### Document excerpt
>>>>>

So the city where I was born, New York, elected the finest mayor in their history: Zohran Mamdani. He's the finest for those of us who live elsewhere, of course, as he continues on a path of new and creative ways to push out the richest residents of NYC.
Recently, he took a shot at Ken Griffin, the billionaire who moved his Citadel hedge fund from Chicago to Miami a few years back, and has since given away hundreds of millions of dollars to local charities -- ranging from the Underline (the linear park beneath Metrorail) to UM, to Miami Children's, to Mt. Sinai's new cancer center.
And Griffin was poised to build a yuuuuge project in NYC, until Mamdani filmed a video outside his most expensive (Griffin's, not Mamdani's) vacation apartment, promising to tax the hell out of it.
Ok -- so I'm no economist, but have some empirical life experience. The Summer of '80, I had a dorm at UM where I lived when I took Genetics, the better to catch up on what would become an aborted pre-med career. The first day, my roomie showed up -- Saudi guy, with an Arab-fro, silk shirt, and gold coke spoon. He was a character out of a Hiassen novel, and said the following: "I have a hot Argentine girlfriend with an apartment in Kendall. I live with her, but my father, the Sheik, has no idea. He will call twice during the Summer asking for me. Please tell him I'm at the library, and then call me at this number (he handed me a card). If you do that, the room is a single for the price you're paying for a double."
We shook hands, and sure enough, the next week the phone rang -- it was the Sheik calling from Riyadh -- courtly fellow, with an Arabic accent. He knew about me -- I was an American from NY named David. (I guess this was a form of an early Abraham Accord). "Hello David, I am looking for my son Mohammed. Is he there?" I followed instructions to a T. Indeed, the Sheik called a second time, like abacus clockwork, and I did the same. I never heard again from either my 10 minute roomie or his Dad -- hopefully he wasn't one of the 19 on 911.
But the thing was, it was terrific for me. I had the room to myself, to entertain whoever I chose, and to scream at the small black and white TV as the Islanders won their first Stanley Cup. I watched with less wealthy Arab guys, who had zero idea what hockey was.
So Mamdani has all these billionaires and millionaires, who in fact DO pay taxes, and hire folks like contractors and housecleaners and such, and get almost nothing in return in the form of services! Great deal for the City.
Yet this putz is driving them out.

<<<<<

(Extracted records)
>>>>>

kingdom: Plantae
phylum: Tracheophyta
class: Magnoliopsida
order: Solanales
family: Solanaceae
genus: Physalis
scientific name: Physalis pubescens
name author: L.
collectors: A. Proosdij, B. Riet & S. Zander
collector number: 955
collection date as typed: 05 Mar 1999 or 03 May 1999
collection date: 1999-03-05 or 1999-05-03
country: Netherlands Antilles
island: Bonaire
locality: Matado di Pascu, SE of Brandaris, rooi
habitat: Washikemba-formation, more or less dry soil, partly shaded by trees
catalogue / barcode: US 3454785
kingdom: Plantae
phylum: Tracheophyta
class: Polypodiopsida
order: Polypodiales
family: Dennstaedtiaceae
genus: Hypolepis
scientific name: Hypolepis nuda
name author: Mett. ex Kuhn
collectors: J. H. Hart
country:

<<<<<

### Problem to work on
Reproduce word for word the stretch of the column about Mamdani and Ken Griffin from "But the thing" through "for the City.".

### Solved exercise
But the thing was, it was terrific for me. I had the room to myself, to entertain whoever I chose, and to scream at the small black and white TV as the Islanders won their first Stanley Cup. I watched with less wealthy Arab guys, who had zero idea what hockey was.
So Mamdani has all these billionaires and millionaires, who in fact DO pay taxes, and hire folks like contractors and housecleaners and such, and get almost nothing in return in the form of services! Great deal for the City.